Dan Miles is an award-winning bartender turned writer. Despite being British he represented New Zealand in the 2008 Cocktail World Cup, has worked in bars everywhere from Australia to Shanghai, appeared on radio and television and won the Evening Standard’s London’s Best Bar award.

He contributes to the US edition of the Huffington Post. This month he released his debut novel, Filthy Still: a tale of travel, sex and perfectly made cocktails, as an e-book.

Following the misadventures of protagonist Alex Cotton, the book is based on Miles’ five years as a bartender in Queenstown, New Zealand, which boasts the ratio of one bar to every 40 inhabitants. Dan has kindly let us publish the first chapter of his book, which can be bought here, on db.com. 

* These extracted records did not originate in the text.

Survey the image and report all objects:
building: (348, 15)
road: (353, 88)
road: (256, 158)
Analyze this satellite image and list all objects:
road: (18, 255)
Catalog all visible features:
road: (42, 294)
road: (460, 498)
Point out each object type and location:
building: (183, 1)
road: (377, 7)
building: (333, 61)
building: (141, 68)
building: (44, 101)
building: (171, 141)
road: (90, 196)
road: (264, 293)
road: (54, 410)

There have been moments when I’ve woken with a mouth like a leper’s armpit that I have regretted coming to this town. This town is filthy, or I am filthy in it; I have difficulty telling the difference any more.

There are also moments when I place a smile on a face where previously there was only a frown, when the light catches the citrus sheen on a perfectly made martini, when the simple clink of ice in a glass sends shivers down my spine that it all seems worthwhile.

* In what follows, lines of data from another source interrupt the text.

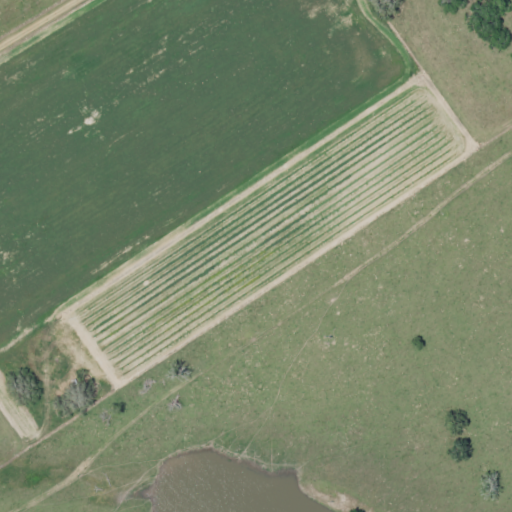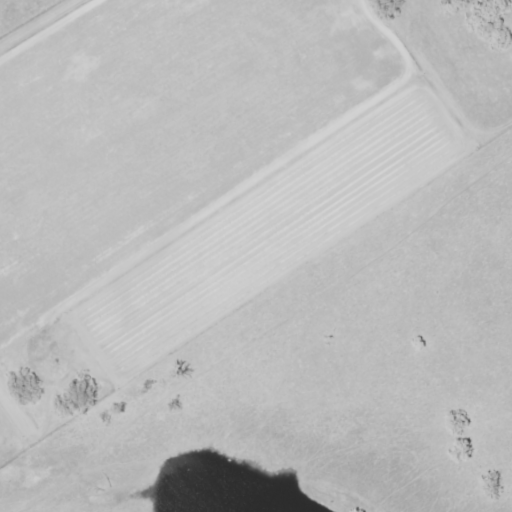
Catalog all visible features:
road: (279, 340)
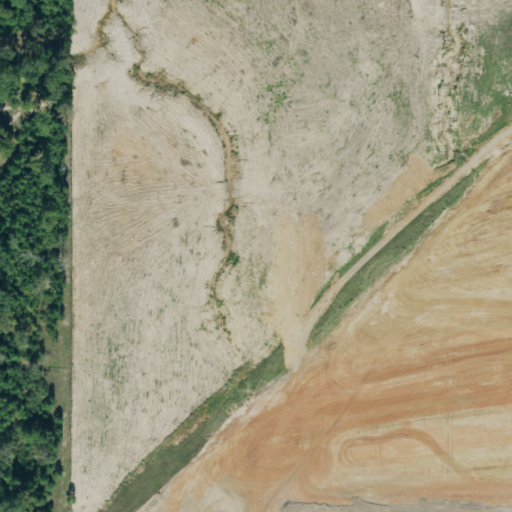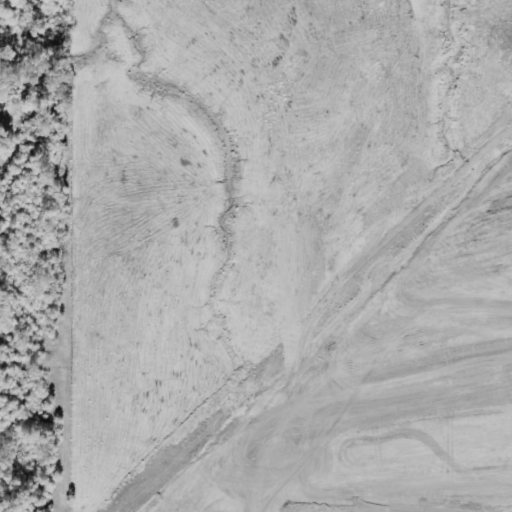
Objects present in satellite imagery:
road: (341, 293)
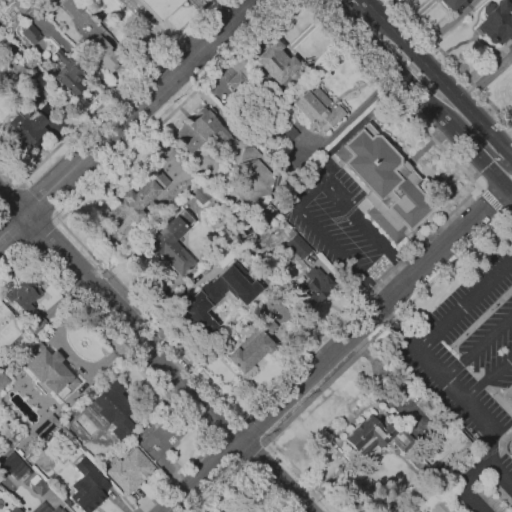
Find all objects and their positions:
building: (449, 3)
building: (454, 5)
building: (70, 7)
building: (71, 7)
building: (156, 7)
building: (157, 7)
road: (384, 19)
building: (494, 21)
building: (496, 21)
road: (157, 29)
building: (30, 33)
building: (30, 34)
building: (102, 53)
building: (102, 54)
building: (5, 55)
road: (385, 56)
building: (274, 61)
building: (275, 61)
road: (451, 62)
building: (14, 71)
building: (69, 73)
building: (68, 76)
building: (237, 82)
road: (457, 95)
road: (104, 101)
building: (310, 102)
building: (318, 109)
road: (124, 117)
building: (328, 118)
building: (26, 127)
building: (29, 127)
road: (465, 127)
building: (198, 130)
building: (202, 132)
building: (288, 133)
road: (472, 151)
building: (165, 152)
building: (251, 177)
building: (253, 178)
building: (385, 183)
building: (385, 184)
road: (474, 188)
road: (479, 189)
road: (11, 191)
road: (510, 191)
building: (201, 193)
road: (490, 200)
road: (40, 201)
building: (135, 202)
building: (132, 203)
road: (511, 208)
road: (355, 213)
road: (504, 214)
road: (41, 237)
road: (11, 239)
road: (328, 239)
building: (170, 243)
building: (172, 244)
road: (400, 262)
road: (10, 265)
building: (175, 284)
building: (311, 287)
building: (313, 288)
building: (210, 293)
building: (25, 295)
building: (21, 296)
building: (209, 298)
road: (463, 302)
road: (388, 323)
building: (6, 326)
building: (7, 326)
building: (254, 345)
road: (477, 346)
road: (155, 349)
building: (248, 350)
road: (337, 350)
building: (50, 371)
building: (50, 372)
building: (2, 380)
building: (3, 380)
road: (487, 380)
road: (457, 395)
building: (111, 409)
building: (115, 409)
road: (253, 425)
building: (42, 427)
road: (224, 428)
building: (372, 434)
building: (376, 436)
building: (454, 437)
building: (159, 438)
building: (161, 438)
building: (4, 447)
road: (250, 454)
road: (219, 458)
building: (12, 465)
building: (129, 469)
building: (130, 470)
road: (499, 475)
building: (36, 485)
building: (87, 486)
building: (88, 486)
building: (40, 487)
road: (254, 489)
road: (212, 492)
road: (472, 499)
building: (440, 507)
building: (44, 508)
building: (13, 509)
building: (15, 510)
building: (57, 510)
building: (217, 511)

My name is Alex Cotton and I make drinks.

I am also becoming increasingly convinced that this town is trying to kill me.

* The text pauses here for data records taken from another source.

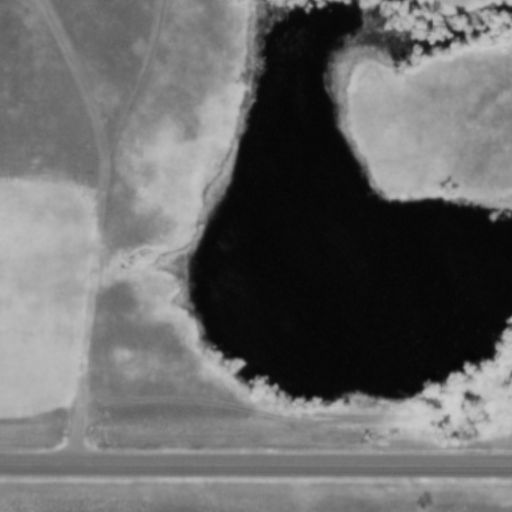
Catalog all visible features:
road: (78, 74)
road: (96, 225)
road: (256, 460)
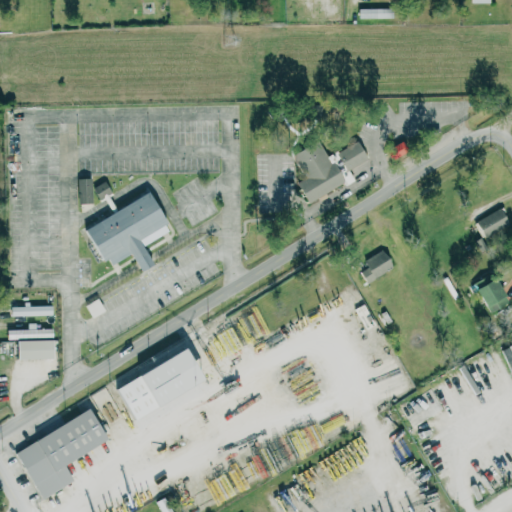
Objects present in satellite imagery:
building: (479, 1)
building: (373, 13)
power tower: (228, 41)
road: (73, 118)
road: (507, 121)
building: (324, 168)
building: (83, 190)
building: (100, 190)
road: (67, 202)
building: (489, 222)
building: (125, 232)
building: (374, 266)
road: (256, 269)
building: (490, 295)
road: (141, 298)
building: (29, 311)
building: (28, 333)
building: (32, 349)
building: (155, 384)
road: (459, 445)
building: (56, 452)
road: (14, 489)
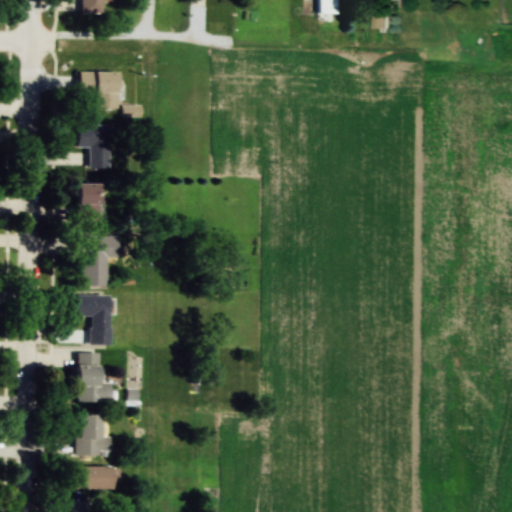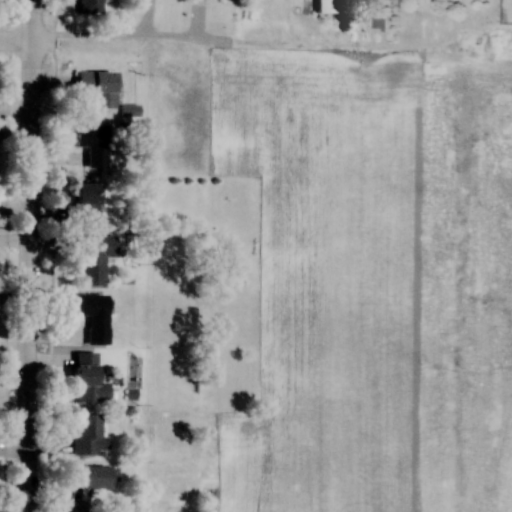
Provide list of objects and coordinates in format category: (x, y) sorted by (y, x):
building: (87, 7)
road: (31, 21)
road: (113, 43)
building: (95, 88)
building: (94, 145)
building: (83, 204)
building: (91, 259)
road: (28, 277)
building: (92, 316)
road: (437, 352)
building: (86, 379)
building: (86, 435)
building: (90, 477)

I’m not from here. No one is. At least, no one I’ve ever found. It is the world’s most beautiful refugee camp. Every year people come from all over the world to this idyllic little spot. They stay, they drink. They ski, they drink. They leave clutching memories they’ll never forget and some they’ll never regain. It is perfect in every way that matters and wrong in every way that counts.

It stands proud on a lake of perfect blue, beneath mountains that beggar the imagination, but just out of sight are vomit-strewn pavements with urine-soaked corners, cheap drinks and overpriced drugs, where junkies and millionaires share the same air and people come and go with such frequency that someone who means so much to you today will be nothing but a memory tomorrow.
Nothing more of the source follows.